* **What this task involves**: Reproduce the data from the line with "并存，在战斗中的生存率很高，技能也偏向于输出，但是其技能" up to and including the line with "Schlusspreis des letzten Handelstages", switching every "RBB" to "NDR" and leaving all other text unchanged. Leave the pictures out of the output.

(Saved data entries)

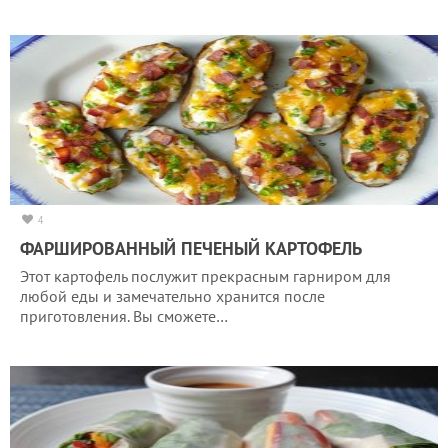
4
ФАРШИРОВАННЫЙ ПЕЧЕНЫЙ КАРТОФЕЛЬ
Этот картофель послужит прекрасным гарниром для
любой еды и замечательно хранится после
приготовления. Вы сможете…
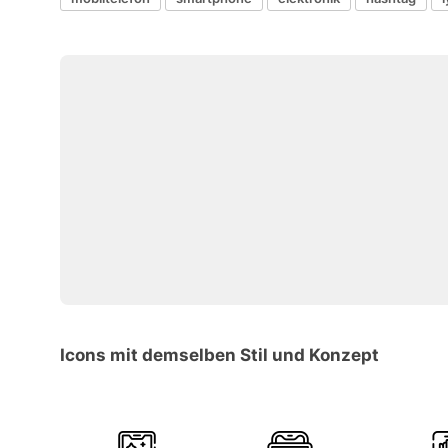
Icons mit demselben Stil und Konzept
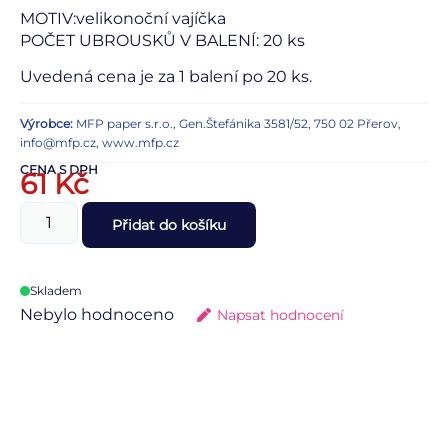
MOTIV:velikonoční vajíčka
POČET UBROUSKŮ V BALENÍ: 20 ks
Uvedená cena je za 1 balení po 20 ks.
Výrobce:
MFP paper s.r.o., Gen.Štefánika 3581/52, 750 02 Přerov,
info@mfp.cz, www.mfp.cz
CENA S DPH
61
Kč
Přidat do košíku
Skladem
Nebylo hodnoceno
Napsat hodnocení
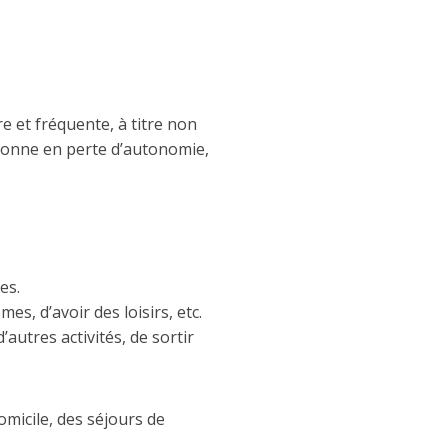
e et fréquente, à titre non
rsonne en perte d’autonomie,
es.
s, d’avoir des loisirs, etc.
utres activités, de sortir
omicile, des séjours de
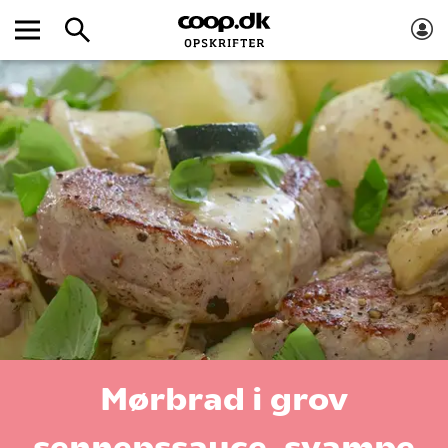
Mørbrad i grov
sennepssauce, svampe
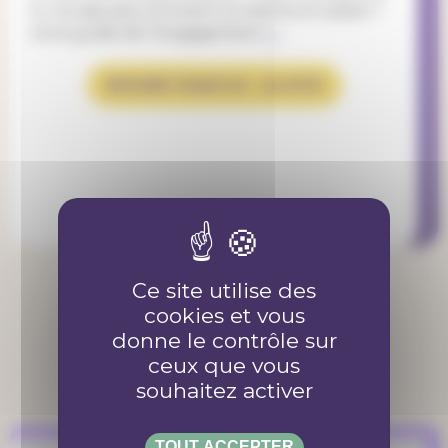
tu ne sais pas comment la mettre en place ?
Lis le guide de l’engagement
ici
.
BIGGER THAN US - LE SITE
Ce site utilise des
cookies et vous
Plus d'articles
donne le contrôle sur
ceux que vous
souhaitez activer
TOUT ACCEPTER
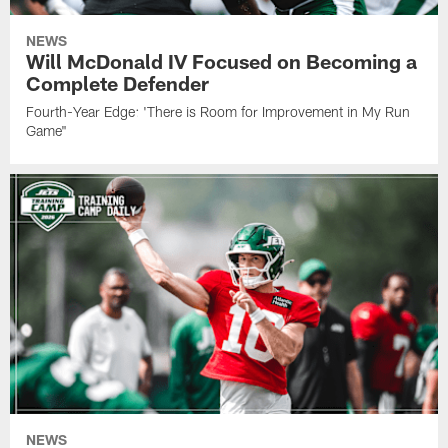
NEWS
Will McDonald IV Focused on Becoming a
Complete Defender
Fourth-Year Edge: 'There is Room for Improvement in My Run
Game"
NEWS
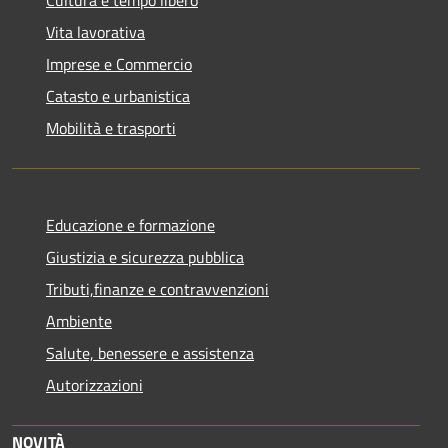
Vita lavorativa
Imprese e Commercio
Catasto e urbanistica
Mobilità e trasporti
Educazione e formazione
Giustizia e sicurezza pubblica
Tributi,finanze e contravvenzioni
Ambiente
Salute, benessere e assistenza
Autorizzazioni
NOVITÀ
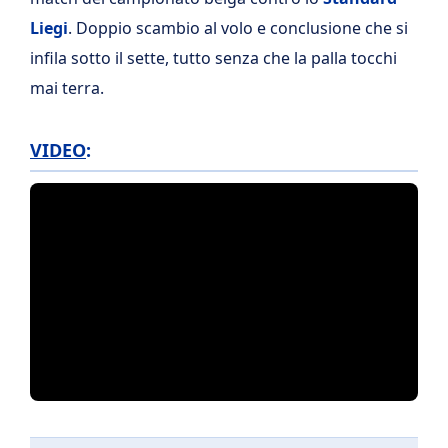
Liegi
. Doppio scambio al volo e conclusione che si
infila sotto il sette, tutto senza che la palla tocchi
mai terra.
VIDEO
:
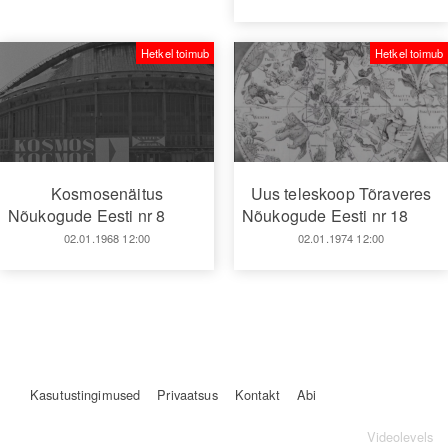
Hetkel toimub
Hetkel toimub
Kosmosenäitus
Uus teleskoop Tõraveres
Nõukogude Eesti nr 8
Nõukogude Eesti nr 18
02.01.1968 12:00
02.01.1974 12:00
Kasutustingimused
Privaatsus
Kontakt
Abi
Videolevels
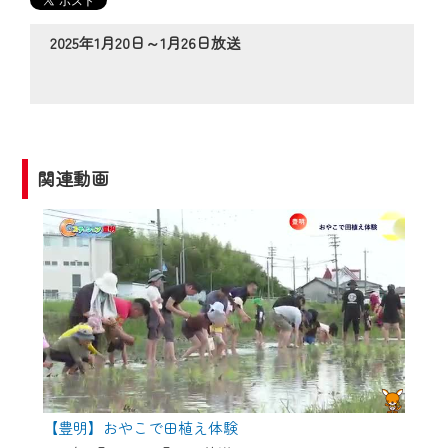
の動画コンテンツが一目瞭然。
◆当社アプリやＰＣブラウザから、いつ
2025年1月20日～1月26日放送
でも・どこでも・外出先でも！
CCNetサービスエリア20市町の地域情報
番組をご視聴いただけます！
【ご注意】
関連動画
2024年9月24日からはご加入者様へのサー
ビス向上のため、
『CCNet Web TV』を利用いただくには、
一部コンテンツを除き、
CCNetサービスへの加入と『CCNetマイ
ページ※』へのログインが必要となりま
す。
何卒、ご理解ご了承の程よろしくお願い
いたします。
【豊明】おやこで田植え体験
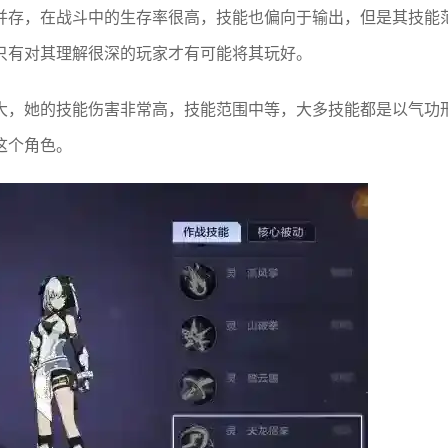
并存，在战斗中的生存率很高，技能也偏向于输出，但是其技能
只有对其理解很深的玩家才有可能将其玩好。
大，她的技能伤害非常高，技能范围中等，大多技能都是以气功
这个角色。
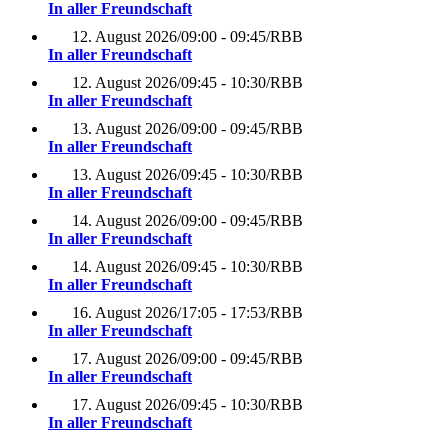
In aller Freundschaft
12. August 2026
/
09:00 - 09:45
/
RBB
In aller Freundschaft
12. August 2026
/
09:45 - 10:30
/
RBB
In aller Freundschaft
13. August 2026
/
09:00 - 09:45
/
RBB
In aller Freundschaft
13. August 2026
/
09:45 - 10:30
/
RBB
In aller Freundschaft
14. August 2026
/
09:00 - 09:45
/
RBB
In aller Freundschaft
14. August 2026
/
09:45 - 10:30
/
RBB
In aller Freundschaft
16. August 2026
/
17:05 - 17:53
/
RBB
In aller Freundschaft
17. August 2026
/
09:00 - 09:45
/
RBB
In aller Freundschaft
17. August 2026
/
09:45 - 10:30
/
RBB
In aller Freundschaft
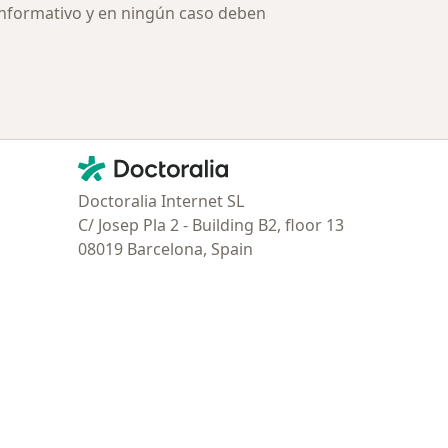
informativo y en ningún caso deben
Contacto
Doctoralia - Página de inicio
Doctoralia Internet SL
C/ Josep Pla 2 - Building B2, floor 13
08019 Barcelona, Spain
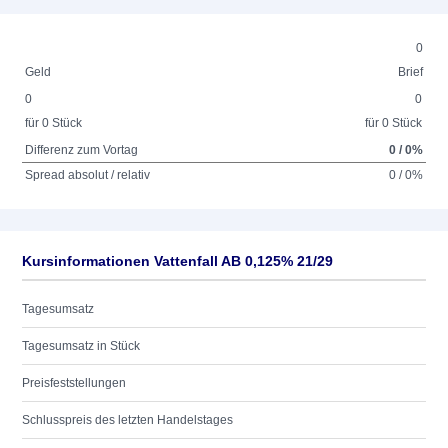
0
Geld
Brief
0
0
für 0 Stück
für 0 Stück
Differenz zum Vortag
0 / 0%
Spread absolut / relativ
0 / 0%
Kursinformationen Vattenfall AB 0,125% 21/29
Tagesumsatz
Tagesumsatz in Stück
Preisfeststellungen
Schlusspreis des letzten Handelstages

...

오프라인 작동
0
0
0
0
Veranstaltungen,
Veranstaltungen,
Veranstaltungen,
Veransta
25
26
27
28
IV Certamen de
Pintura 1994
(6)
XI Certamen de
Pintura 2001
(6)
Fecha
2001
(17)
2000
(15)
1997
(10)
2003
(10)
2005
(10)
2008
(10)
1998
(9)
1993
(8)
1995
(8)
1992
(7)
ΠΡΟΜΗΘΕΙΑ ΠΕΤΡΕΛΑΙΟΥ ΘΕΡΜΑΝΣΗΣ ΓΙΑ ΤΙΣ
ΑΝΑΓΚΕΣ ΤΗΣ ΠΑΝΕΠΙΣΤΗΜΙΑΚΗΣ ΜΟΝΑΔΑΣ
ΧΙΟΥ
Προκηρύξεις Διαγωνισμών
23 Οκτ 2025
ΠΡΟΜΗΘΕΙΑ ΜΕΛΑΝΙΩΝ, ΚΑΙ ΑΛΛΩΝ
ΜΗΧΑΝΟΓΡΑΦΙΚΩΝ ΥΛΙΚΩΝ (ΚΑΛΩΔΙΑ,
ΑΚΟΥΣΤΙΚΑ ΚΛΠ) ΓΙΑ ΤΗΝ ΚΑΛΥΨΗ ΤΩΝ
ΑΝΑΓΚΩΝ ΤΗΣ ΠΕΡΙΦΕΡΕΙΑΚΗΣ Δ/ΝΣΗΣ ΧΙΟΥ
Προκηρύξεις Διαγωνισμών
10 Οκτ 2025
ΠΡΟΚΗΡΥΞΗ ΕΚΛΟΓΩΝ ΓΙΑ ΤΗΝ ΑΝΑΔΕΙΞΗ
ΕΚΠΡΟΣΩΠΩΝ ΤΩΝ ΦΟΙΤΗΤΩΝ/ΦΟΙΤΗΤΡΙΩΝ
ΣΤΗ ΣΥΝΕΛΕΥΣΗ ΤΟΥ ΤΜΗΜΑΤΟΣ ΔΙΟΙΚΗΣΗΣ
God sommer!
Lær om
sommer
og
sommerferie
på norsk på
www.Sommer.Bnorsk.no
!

* **Completed task**:
并存，在战斗中的生存率很高，技能也偏向于输出，但是其技能
只有对其理解很深的玩家才有可能将其玩好。
大，她的技能伤害非常高，技能范围中等，大多技能都是以气功
这个角色。
In aller Freundschaft
12. August 2026
/
09:00 - 09:45
/
NDR
In aller Freundschaft
12. August 2026
/
09:45 - 10:30
/
NDR
In aller Freundschaft
13. August 2026
/
09:00 - 09:45
/
NDR
In aller Freundschaft
13. August 2026
/
09:45 - 10:30
/
NDR
In aller Freundschaft
14. August 2026
/
09:00 - 09:45
/
NDR
In aller Freundschaft
14. August 2026
/
09:45 - 10:30
/
NDR
In aller Freundschaft
16. August 2026
/
17:05 - 17:53
/
NDR
In aller Freundschaft
17. August 2026
/
09:00 - 09:45
/
NDR
In aller Freundschaft
17. August 2026
/
09:45 - 10:30
/
NDR
In aller Freundschaft
informativo y en ningún caso deben
Contacto
Doctoralia - Página de inicio
Doctoralia Internet SL
C/ Josep Pla 2 - Building B2, floor 13
08019 Barcelona, Spain
0
Geld
Brief
0
0
für 0 Stück
für 0 Stück
Differenz zum Vortag
0 / 0%
Spread absolut / relativ
0 / 0%
Kursinformationen Vattenfall AB 0,125% 21/29
Tagesumsatz
Tagesumsatz in Stück
Preisfeststellungen
Schlusspreis des letzten Handelstages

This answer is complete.